INPUT RECORDS:

- Opening Delimiter -

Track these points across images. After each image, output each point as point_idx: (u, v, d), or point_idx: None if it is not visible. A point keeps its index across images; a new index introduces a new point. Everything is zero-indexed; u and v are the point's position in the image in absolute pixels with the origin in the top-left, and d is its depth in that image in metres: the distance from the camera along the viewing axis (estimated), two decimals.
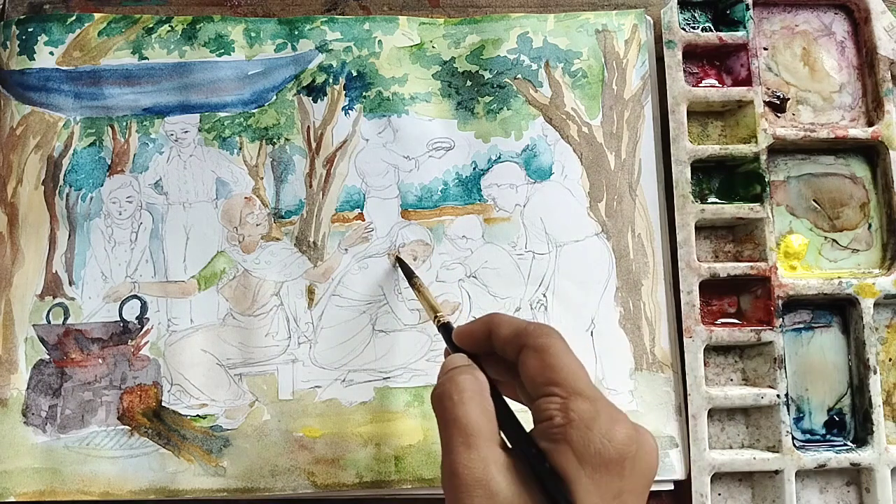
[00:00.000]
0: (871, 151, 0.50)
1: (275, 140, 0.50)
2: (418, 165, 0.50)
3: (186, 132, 0.49)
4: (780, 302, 0.47)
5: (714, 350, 0.48)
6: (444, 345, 0.38)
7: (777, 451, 0.45)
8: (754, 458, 0.45)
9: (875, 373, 0.46)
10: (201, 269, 0.48)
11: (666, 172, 0.50)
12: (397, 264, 0.48)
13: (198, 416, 0.46)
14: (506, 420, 0.31)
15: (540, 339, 0.31)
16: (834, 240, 0.50)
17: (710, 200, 0.50)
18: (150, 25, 0.50)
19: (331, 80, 0.50)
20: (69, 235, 0.48)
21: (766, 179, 0.48)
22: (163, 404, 0.46)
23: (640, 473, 0.28)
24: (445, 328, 0.38)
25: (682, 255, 0.47)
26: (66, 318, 0.47)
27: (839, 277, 0.48)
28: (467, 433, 0.29)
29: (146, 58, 0.50)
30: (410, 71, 0.51)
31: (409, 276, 0.46)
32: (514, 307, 0.48)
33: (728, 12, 0.51)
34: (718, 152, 0.49)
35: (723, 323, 0.48)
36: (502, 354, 0.33)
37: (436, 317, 0.40)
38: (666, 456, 0.45)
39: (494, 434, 0.30)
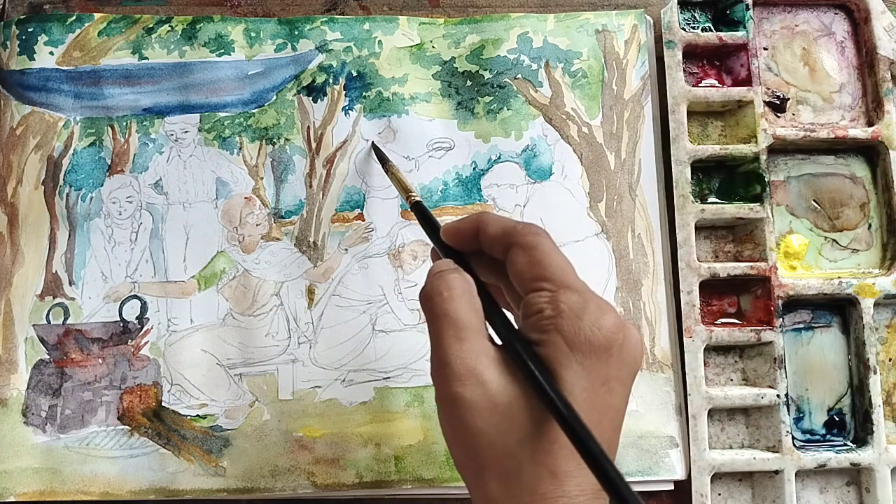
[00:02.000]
0: (871, 151, 0.50)
1: (275, 140, 0.50)
2: (418, 165, 0.50)
3: (186, 132, 0.49)
4: (780, 302, 0.47)
5: (714, 350, 0.48)
6: None
7: (777, 451, 0.45)
8: (754, 458, 0.45)
9: (875, 373, 0.46)
10: (201, 269, 0.48)
11: (666, 172, 0.50)
12: (372, 151, 0.49)
13: (198, 416, 0.46)
14: (494, 316, 0.31)
15: (528, 238, 0.31)
16: (834, 240, 0.50)
17: (710, 200, 0.50)
18: (150, 25, 0.50)
19: (331, 80, 0.50)
20: (69, 235, 0.48)
21: (766, 179, 0.48)
22: (163, 404, 0.46)
23: (626, 362, 0.29)
24: (417, 207, 0.39)
25: (682, 255, 0.47)
26: (66, 318, 0.47)
27: (839, 277, 0.48)
28: (458, 326, 0.30)
29: (146, 58, 0.50)
30: (410, 71, 0.51)
31: (384, 161, 0.47)
32: None
33: (728, 12, 0.51)
34: (718, 152, 0.49)
35: (723, 323, 0.48)
36: (490, 252, 0.33)
37: (408, 196, 0.41)
38: (666, 456, 0.45)
39: (483, 329, 0.31)
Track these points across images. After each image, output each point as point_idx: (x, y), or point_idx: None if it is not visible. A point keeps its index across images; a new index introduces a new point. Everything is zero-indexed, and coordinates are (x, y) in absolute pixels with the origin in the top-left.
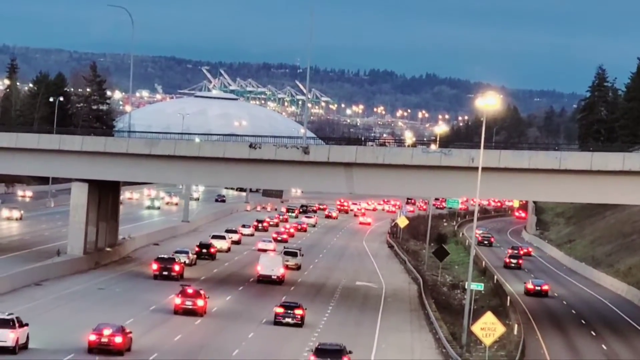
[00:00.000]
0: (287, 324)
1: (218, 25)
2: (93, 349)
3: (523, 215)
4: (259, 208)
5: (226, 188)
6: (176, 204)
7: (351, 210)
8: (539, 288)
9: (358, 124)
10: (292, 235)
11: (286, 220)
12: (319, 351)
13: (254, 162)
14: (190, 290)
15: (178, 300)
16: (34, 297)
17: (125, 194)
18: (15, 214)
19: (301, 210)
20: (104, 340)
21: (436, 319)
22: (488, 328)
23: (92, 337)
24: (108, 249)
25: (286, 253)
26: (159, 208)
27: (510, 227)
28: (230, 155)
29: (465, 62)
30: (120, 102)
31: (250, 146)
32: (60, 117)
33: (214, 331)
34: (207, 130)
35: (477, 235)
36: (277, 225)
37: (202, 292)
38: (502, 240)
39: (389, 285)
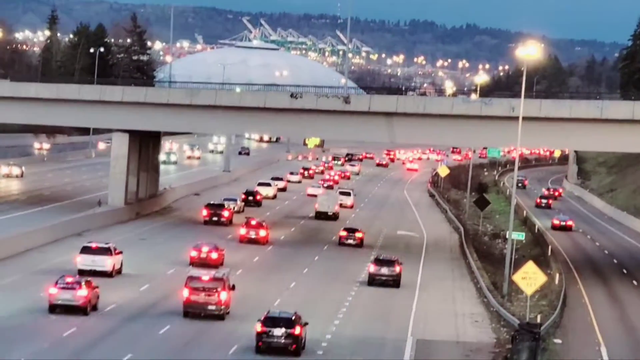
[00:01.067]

- Closing Delimiter -

EXERCISE PROMPT: Could you write out verbatim only those lines that run from the line containing "23: (92, 337)" through the end of the listing above, both included, without the pictures?

EXERCISE ANSWER:
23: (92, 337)
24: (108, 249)
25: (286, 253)
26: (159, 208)
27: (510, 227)
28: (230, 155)
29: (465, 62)
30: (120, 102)
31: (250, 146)
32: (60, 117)
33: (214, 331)
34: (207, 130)
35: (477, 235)
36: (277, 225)
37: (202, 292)
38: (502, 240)
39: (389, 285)
[00:01.067]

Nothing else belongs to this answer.